§ 页面正文:

========

剑指offer 删除链表中重复的结点

题目描述

在一个排序的链表中，存在重复的结点，请删除该链表中重复的结点，重复的结点不保留，返回链表头指针。 例如，链表1->2->3->3->4->4->5 处理后为 1->2->5

思路：直接处理

/*
struct ListNode {
    int val;
    struct ListNode *next;
    ListNode(int x) :
        val(x), next(NULL) {
    }
};
*/
class Solution {
public:
    ListNode* deleteDuplication(ListNode* pHead)
    {
        ListNode *res = new ListNode(0), *tmp = res;
        ListNode *cur = pHead, *last;
        bool flag = false; //判断一个元素是否重复
        //从表头开始
        while (cur != NULL) {
            last = cur->next;
            flag = false;
            while ((last != NULL) && (cur->val == last->val)) {
                last = last->next;
                flag = true;
            }
            //如果有重复，那么cur指向下一个第一次不重复的节点
            if (flag) {
                cur = last;
            } else {
                tmp->next = cur;
                tmp = cur;
                //tmp->next = NULL; 千万注意不要在这里断掉，cur->next就会被置为NULL
                cur = cur->next;
                tmp->next = NULL;
            }
        }
        return res->next;
    }
};

以上代码内存未回收，更新版本如下：

/*
struct ListNode {
    int val;
    struct ListNode *next;
    ListNode(int x) :
        val(x), next(NULL) {
    }
};
*/
class Solution {
public:

    ListNode* deleteDuplication(ListNode* pHead)
    {
        ListNode *res = new ListNode(0), *tmp = res; //res为表头，为方便链表一个节点重复的情况
        ListNode *cur = pHead, *last = nullptr, *pNode; //pNode指向要回收的节点
        bool flag = false; //判断某一个节点是否重复
        while (cur != nullptr) {
            flag = false;
            last = cur->next;
            while (last != nullptr && cur->val == last->val) {
                pNode = last;
                last = last->next;
                
                delete pNode;
                pNode = nullptr;
                
                flag = true;
            }
            //如果有重复，那么cur指向下一个第一次不重复的节点
            if (flag) {
                pNode = cur;
                cur = last;
                
                delete pNode;
                pNode = nullptr;
                
            } else {
                tmp->next = cur;
                tmp = cur;
                //tmp->next = NULL; 千万注意不要在这里断掉，cur->next就会被置为NULL
                cur = cur->next;
                tmp->next = nullptr;
            }
        }
        return res->next;
    }
}；

递归解法

class Solution {
public:
    ListNode* deleteDuplication(ListNode* pHead)

========

§ 练习 1: 把记录里从含有“family: Gelechiidae”的那一行起，到记录最后一行为止的内容原样重写一遍，首尾两行都算在内，图片不要放进答案。
上面的页面正文和下面的记录是两份彼此无关的材料。

§ 显示信息:
========

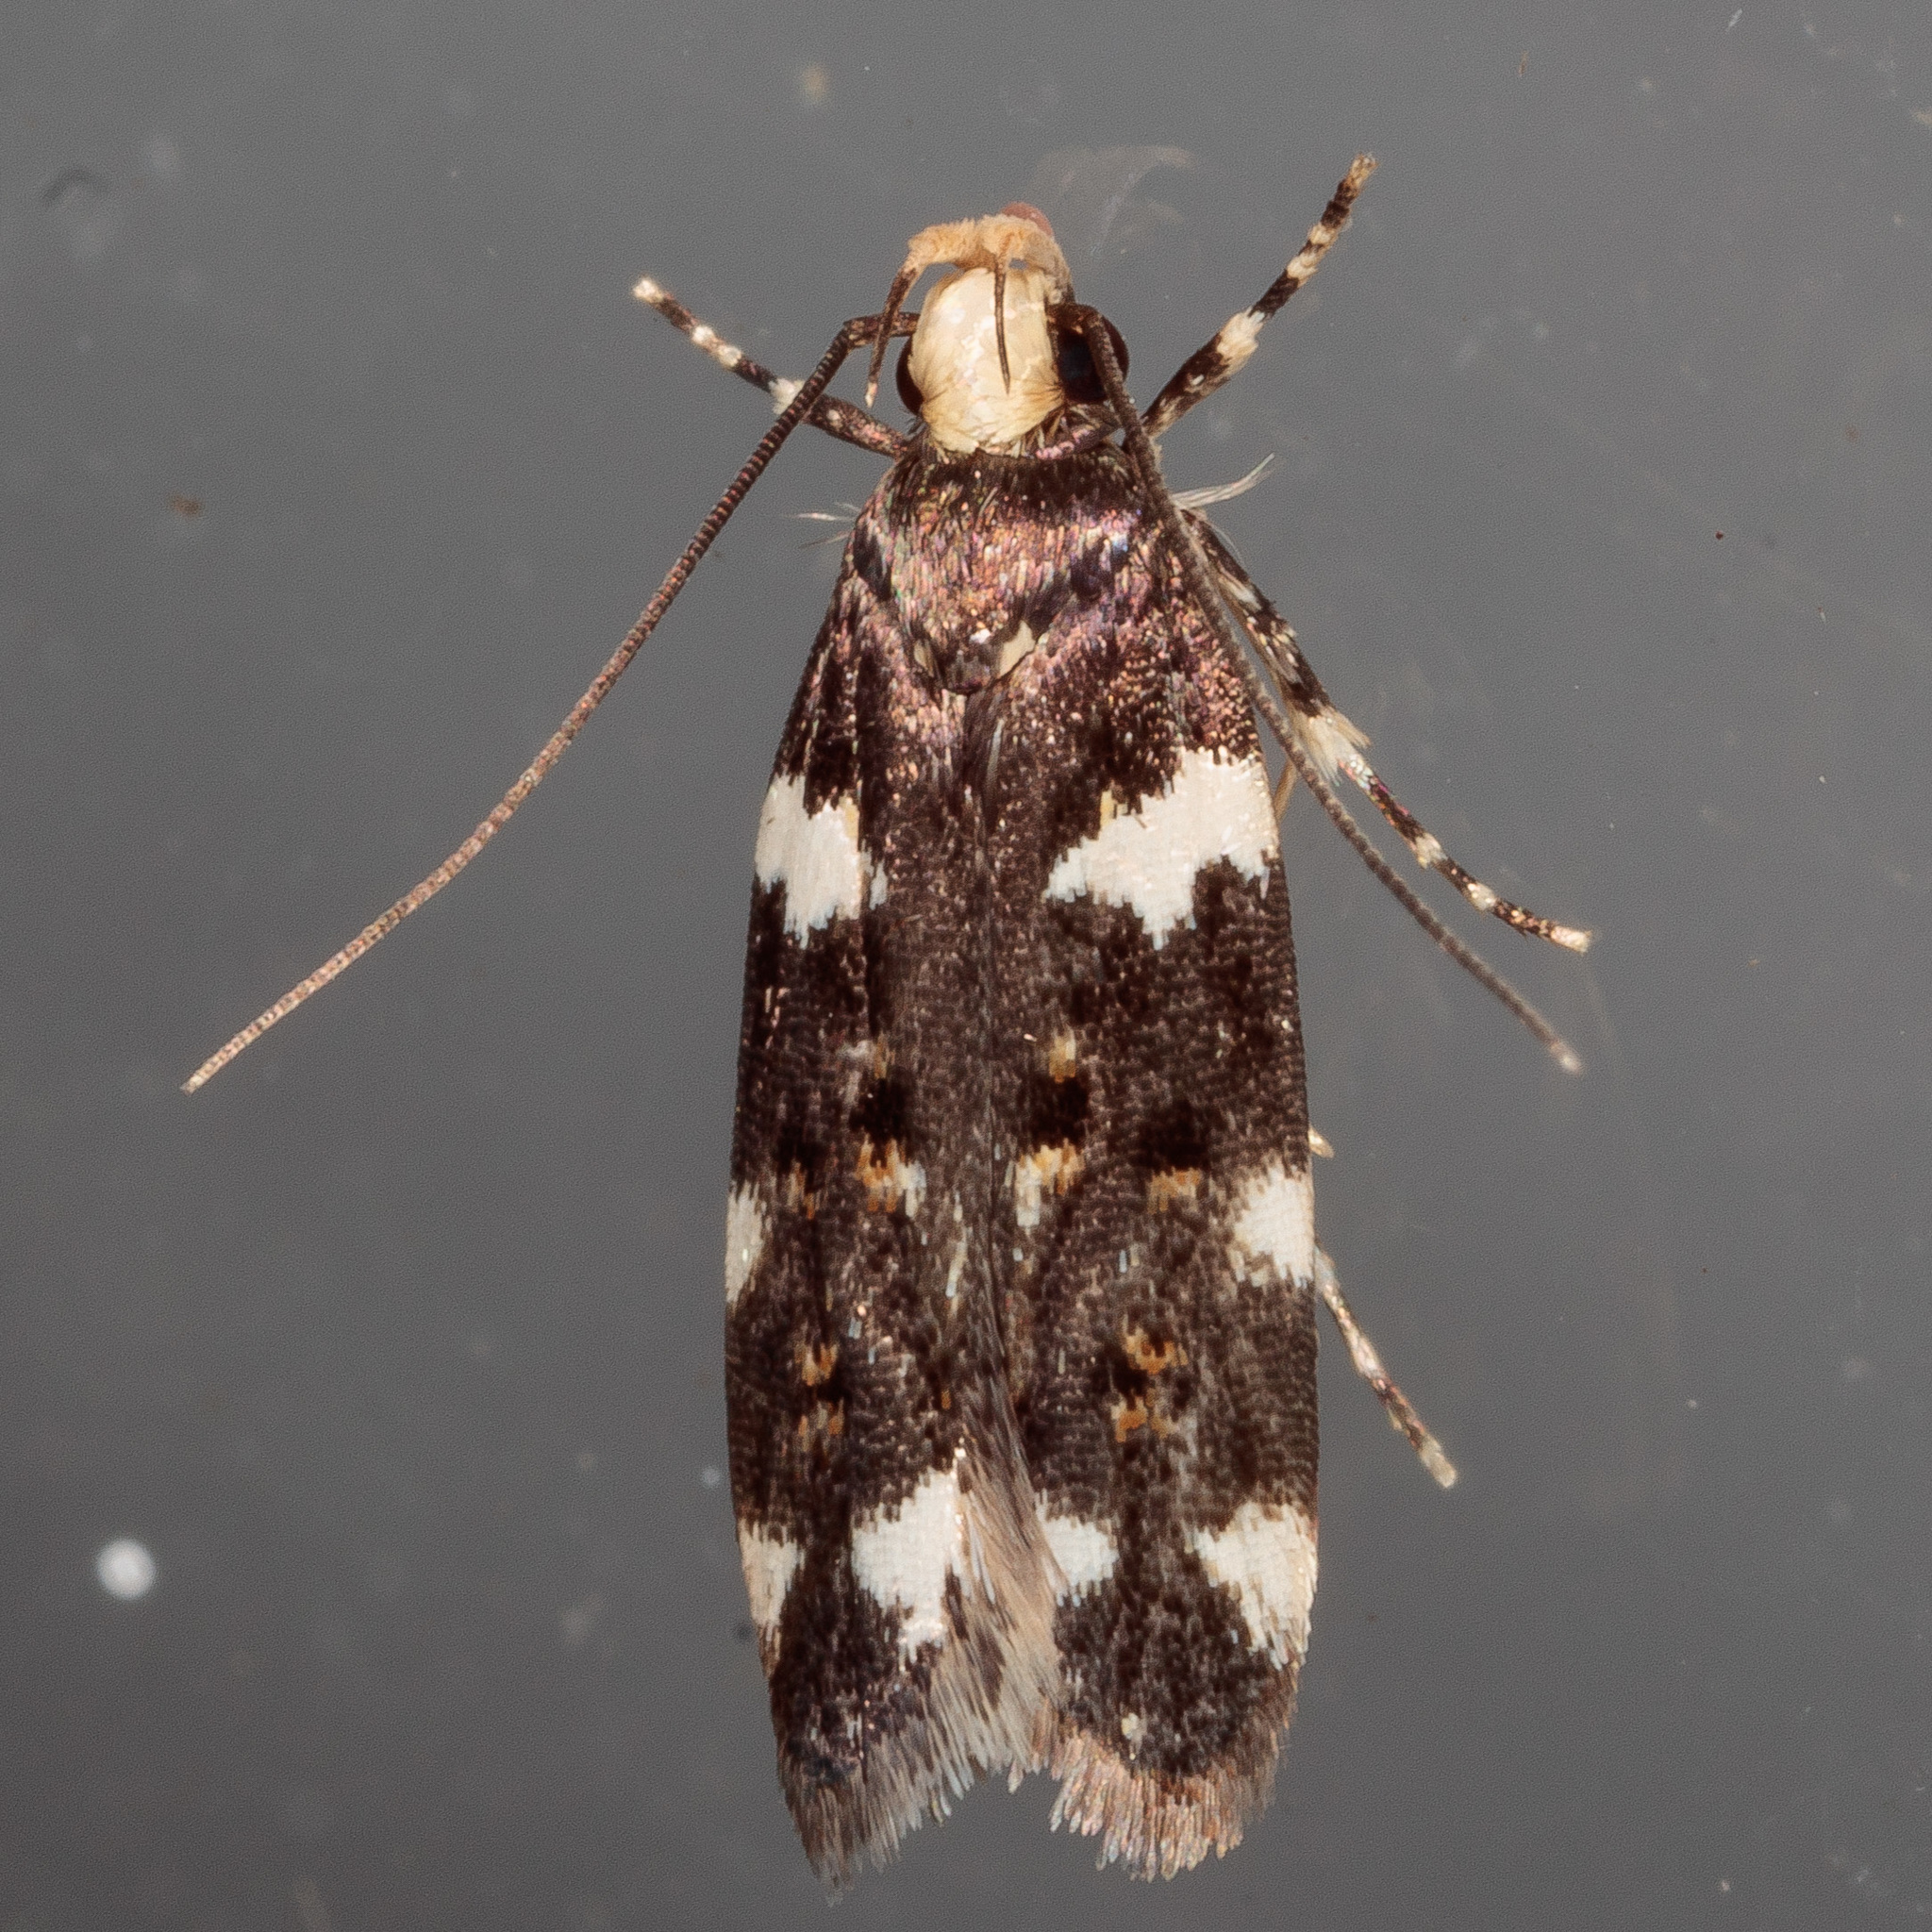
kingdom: Animalia
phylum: Arthropoda
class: Insecta
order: Lepidoptera
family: Gelechiidae
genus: Fascista
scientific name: Fascista cercerisella
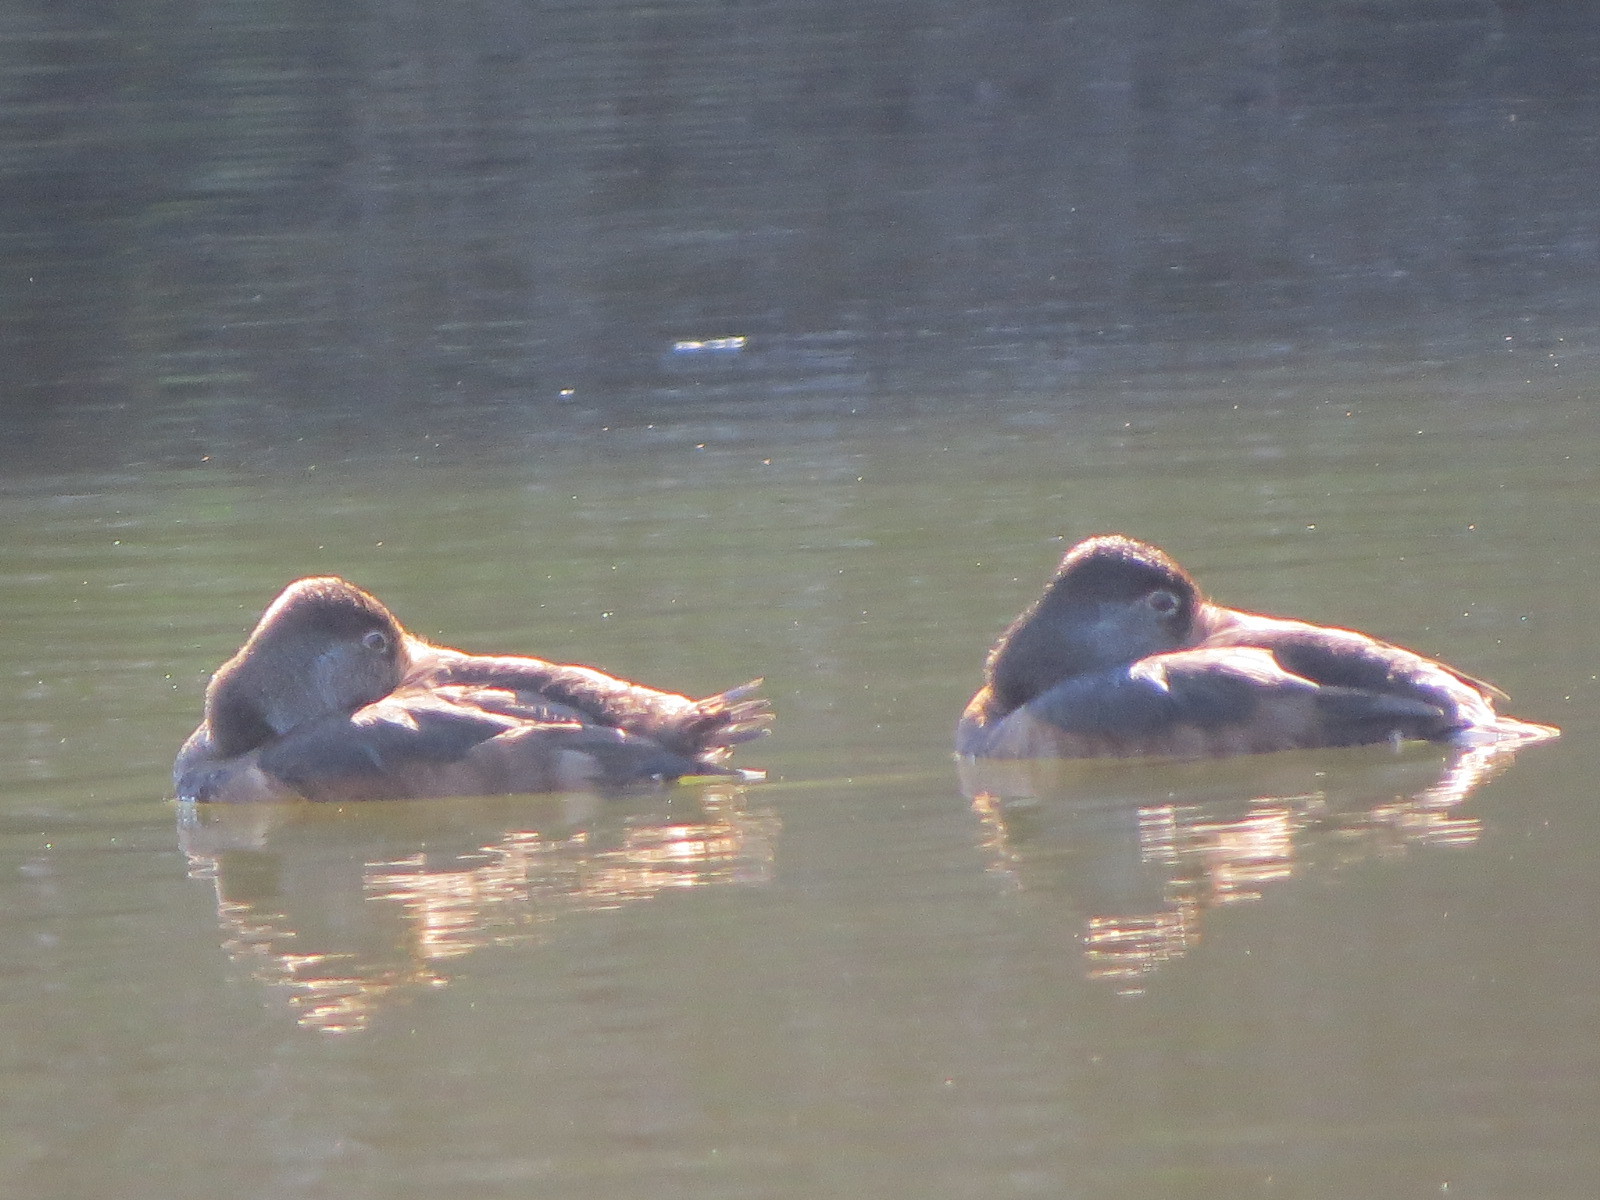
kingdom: Animalia
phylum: Chordata
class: Aves
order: Anseriformes
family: Anatidae
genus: Aythya
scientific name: Aythya collaris
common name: Ring-necked duck
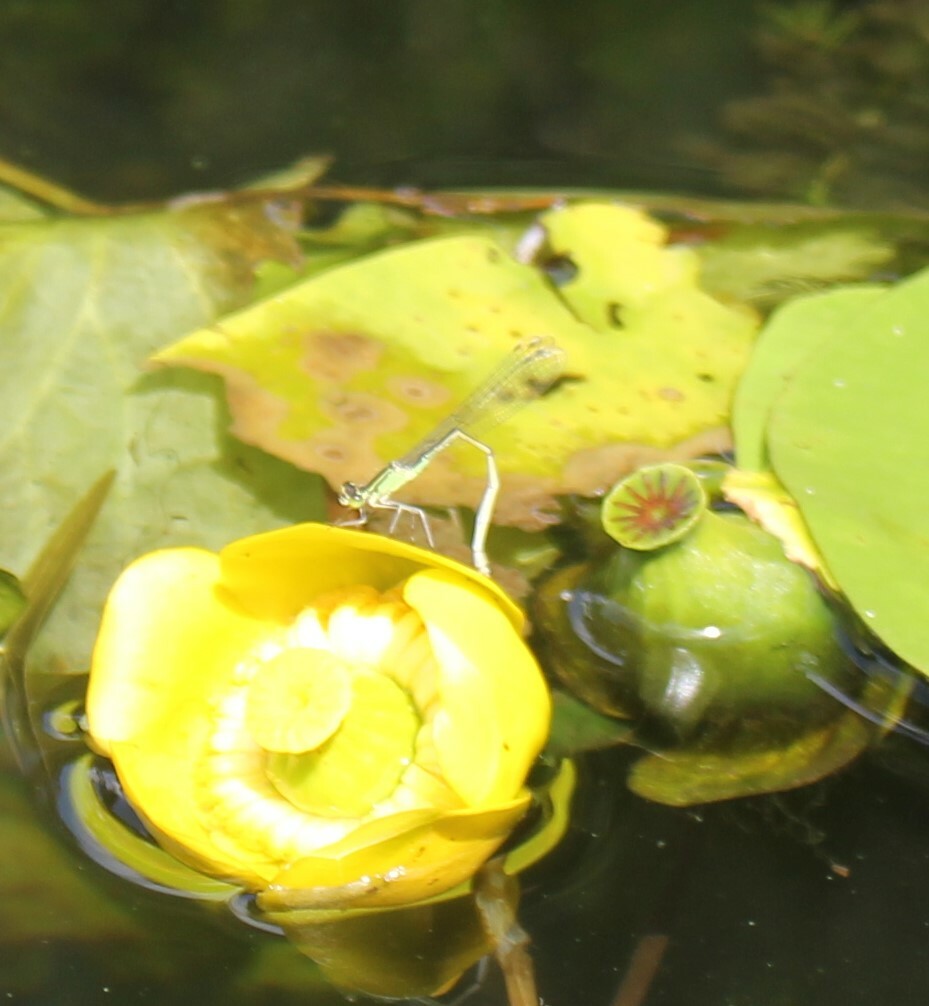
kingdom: Animalia
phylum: Arthropoda
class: Insecta
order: Odonata
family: Coenagrionidae
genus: Ischnura
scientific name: Ischnura elegans
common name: Blue-tailed damselfly
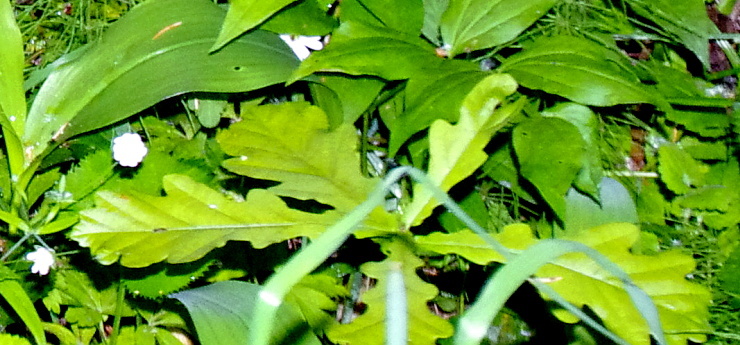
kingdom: Plantae
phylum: Tracheophyta
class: Magnoliopsida
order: Fagales
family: Fagaceae
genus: Quercus
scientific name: Quercus robur
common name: Pedunculate oak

========

§ 练习 2: 把页面正文里以“在一个排序的链表中”开头的那一段改写成简短的条目，保留主要信息。

§ 完整答案 1:
family: Gelechiidae
genus: Fascista
scientific name: Fascista cercerisella
kingdom: Animalia
phylum: Chordata
class: Aves
order: Anseriformes
family: Anatidae
genus: Aythya
scientific name: Aythya collaris
common name: Ring-necked duck
kingdom: Animalia
phylum: Arthropoda
class: Insecta
order: Odonata
family: Coenagrionidae
genus: Ischnura
scientific name: Ischnura elegans
common name: Blue-tailed damselfly
kingdom: Plantae
phylum: Tracheophyta
class: Magnoliopsida
order: Fagales
family: Fagaceae
genus: Quercus
scientific name: Quercus robur
common name: Pedunculate oak

§ 完整答案 2:
- 链表已经排好序，里面有重复的结点。
- 要删除重复的结点，重复的结点一个也不保留。
- 最后返回链表的头指针。
- 例子：1->2->3->3->4->4->5 处理后变成 1->2->5。